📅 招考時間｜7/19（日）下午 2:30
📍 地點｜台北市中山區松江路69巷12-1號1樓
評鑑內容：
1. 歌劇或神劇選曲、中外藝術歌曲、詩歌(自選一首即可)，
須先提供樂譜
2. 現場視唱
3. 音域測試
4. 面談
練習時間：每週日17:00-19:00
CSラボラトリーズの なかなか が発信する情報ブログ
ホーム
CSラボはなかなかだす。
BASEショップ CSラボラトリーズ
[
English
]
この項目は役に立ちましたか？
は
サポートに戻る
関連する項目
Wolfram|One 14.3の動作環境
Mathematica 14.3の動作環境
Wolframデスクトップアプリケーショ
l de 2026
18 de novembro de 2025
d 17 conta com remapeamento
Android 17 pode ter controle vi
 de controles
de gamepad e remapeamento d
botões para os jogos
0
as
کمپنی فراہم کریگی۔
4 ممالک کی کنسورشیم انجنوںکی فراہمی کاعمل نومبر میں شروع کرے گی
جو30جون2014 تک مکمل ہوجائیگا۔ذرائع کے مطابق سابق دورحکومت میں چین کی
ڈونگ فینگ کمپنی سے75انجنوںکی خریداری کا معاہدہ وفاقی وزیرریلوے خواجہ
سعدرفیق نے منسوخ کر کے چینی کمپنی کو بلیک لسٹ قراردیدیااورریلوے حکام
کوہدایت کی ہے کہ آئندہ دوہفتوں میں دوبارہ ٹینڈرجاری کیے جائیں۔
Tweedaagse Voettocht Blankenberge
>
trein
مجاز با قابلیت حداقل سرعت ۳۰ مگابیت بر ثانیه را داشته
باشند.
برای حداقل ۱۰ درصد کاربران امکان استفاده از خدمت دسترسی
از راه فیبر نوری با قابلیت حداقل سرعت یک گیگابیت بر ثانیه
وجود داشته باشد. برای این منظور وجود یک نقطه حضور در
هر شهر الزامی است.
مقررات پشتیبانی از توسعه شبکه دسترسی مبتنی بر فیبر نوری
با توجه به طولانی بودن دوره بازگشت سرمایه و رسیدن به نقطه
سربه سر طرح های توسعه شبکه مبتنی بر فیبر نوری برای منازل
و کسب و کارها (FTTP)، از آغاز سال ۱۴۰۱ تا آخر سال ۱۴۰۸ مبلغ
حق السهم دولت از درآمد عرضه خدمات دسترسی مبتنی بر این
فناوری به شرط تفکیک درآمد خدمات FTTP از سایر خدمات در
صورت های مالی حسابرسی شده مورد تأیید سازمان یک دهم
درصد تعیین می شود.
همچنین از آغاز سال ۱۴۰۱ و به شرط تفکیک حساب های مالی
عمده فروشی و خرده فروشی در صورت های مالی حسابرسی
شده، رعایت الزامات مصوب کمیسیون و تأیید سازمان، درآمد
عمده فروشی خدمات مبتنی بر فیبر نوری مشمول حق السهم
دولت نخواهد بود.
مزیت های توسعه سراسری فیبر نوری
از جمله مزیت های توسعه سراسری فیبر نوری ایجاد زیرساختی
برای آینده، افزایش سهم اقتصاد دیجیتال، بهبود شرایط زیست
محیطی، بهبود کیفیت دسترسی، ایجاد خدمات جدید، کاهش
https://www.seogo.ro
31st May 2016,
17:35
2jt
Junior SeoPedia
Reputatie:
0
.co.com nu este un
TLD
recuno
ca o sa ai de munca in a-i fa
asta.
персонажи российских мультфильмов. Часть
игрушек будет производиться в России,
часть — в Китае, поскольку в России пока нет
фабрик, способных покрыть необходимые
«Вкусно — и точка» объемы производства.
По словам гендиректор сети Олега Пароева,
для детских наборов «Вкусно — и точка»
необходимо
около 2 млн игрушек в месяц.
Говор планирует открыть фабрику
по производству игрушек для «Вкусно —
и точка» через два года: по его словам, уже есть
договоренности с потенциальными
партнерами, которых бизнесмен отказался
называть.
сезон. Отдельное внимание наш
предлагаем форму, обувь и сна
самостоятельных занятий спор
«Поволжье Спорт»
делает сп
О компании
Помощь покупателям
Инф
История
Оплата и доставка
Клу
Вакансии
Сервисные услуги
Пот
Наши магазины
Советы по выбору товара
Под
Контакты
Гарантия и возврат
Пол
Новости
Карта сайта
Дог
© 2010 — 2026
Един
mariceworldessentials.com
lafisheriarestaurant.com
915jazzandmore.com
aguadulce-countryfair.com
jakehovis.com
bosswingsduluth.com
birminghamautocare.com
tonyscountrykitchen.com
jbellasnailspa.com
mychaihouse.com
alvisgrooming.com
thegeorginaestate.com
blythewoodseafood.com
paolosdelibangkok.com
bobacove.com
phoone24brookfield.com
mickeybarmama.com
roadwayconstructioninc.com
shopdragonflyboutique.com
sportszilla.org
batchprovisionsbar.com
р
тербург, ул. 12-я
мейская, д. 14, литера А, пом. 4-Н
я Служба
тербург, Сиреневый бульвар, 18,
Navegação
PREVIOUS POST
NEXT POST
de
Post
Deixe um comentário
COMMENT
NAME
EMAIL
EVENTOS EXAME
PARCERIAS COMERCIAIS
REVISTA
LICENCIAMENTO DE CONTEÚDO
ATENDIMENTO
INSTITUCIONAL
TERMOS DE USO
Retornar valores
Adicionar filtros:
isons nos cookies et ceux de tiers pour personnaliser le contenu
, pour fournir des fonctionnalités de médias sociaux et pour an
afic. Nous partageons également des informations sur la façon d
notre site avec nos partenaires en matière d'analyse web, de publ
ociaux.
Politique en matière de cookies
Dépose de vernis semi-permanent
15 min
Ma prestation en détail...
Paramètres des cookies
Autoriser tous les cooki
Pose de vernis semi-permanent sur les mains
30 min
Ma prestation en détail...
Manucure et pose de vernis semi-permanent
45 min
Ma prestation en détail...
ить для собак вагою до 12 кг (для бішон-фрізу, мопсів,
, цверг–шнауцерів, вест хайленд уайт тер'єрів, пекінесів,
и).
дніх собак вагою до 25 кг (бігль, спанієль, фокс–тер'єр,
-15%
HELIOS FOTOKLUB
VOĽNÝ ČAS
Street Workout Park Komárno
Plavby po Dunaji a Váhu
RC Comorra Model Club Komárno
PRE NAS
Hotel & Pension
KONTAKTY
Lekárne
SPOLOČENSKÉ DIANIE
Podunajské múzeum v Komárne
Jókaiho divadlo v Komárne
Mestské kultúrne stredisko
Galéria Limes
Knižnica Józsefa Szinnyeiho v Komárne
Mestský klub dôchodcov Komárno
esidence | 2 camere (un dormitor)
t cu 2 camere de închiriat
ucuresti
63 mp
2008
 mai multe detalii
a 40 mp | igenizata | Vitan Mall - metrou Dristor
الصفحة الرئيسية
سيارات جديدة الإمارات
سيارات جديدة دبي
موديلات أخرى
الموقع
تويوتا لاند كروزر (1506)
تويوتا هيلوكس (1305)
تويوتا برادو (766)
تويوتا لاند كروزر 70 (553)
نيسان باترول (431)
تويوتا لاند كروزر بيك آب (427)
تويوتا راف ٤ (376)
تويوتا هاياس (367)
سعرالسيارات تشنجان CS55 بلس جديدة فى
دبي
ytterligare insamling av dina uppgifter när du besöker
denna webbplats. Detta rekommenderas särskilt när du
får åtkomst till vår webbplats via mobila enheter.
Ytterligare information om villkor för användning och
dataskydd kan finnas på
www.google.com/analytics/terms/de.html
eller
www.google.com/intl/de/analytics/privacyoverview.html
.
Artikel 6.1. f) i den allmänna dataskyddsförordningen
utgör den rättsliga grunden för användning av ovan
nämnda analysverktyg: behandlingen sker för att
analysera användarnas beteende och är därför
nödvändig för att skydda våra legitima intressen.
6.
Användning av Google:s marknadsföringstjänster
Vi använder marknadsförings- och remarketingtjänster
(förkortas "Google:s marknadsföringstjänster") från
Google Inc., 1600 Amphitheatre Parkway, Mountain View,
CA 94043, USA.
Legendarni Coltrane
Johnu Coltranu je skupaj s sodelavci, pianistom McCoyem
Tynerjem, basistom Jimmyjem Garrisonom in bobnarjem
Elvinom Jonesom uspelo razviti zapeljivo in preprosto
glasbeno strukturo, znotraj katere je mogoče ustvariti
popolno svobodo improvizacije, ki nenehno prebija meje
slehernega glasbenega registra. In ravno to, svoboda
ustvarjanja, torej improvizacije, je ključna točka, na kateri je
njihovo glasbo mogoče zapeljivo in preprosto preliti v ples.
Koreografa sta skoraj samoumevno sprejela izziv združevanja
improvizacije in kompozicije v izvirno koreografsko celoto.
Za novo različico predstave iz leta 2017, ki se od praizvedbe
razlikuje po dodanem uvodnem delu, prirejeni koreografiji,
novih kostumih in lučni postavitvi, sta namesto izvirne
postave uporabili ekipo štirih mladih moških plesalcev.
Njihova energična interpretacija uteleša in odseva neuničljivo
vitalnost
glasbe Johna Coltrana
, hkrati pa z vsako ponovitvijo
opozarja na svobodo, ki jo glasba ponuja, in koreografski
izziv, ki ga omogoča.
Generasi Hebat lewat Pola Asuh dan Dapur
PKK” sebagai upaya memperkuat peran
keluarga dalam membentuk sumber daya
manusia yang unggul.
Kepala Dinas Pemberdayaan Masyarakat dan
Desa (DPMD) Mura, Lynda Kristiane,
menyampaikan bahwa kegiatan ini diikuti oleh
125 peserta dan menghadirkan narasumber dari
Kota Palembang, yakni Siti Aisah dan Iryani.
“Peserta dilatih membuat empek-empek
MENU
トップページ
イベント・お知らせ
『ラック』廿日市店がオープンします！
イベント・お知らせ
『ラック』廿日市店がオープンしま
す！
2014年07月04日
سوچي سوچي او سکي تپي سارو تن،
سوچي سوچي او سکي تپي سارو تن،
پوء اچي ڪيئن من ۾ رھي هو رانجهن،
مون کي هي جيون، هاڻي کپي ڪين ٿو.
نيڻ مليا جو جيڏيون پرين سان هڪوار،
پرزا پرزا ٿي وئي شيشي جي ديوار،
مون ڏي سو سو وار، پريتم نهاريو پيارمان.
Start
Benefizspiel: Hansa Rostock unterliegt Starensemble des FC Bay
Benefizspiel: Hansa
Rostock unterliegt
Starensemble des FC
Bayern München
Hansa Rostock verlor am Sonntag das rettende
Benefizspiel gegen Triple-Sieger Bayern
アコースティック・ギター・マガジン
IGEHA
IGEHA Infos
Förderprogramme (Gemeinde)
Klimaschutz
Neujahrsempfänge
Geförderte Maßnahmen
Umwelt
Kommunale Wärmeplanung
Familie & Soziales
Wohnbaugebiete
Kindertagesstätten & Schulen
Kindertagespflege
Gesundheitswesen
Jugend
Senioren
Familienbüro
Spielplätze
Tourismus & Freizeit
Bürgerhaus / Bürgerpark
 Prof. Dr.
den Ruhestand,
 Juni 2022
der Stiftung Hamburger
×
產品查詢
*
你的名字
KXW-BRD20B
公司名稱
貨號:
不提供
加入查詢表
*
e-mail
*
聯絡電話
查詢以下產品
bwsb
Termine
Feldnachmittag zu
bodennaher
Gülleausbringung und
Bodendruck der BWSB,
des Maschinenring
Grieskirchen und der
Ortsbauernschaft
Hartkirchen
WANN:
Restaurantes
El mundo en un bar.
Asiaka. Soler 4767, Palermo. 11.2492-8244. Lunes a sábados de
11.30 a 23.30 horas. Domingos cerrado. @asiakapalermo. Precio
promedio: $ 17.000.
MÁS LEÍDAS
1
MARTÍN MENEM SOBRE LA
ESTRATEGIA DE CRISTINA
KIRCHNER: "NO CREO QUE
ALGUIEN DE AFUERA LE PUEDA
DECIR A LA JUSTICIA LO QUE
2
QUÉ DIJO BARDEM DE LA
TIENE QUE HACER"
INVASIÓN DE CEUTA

--- Task prompt ---
Could you find each line in the entries that contains the string "قابلیت" and copy it?

--- Answer section ---
مجاز با قابلیت حداقل سرعت ۳۰ مگابیت بر ثانیه را داشته
از راه فیبر نوری با قابلیت حداقل سرعت یک گیگابیت بر ثانیه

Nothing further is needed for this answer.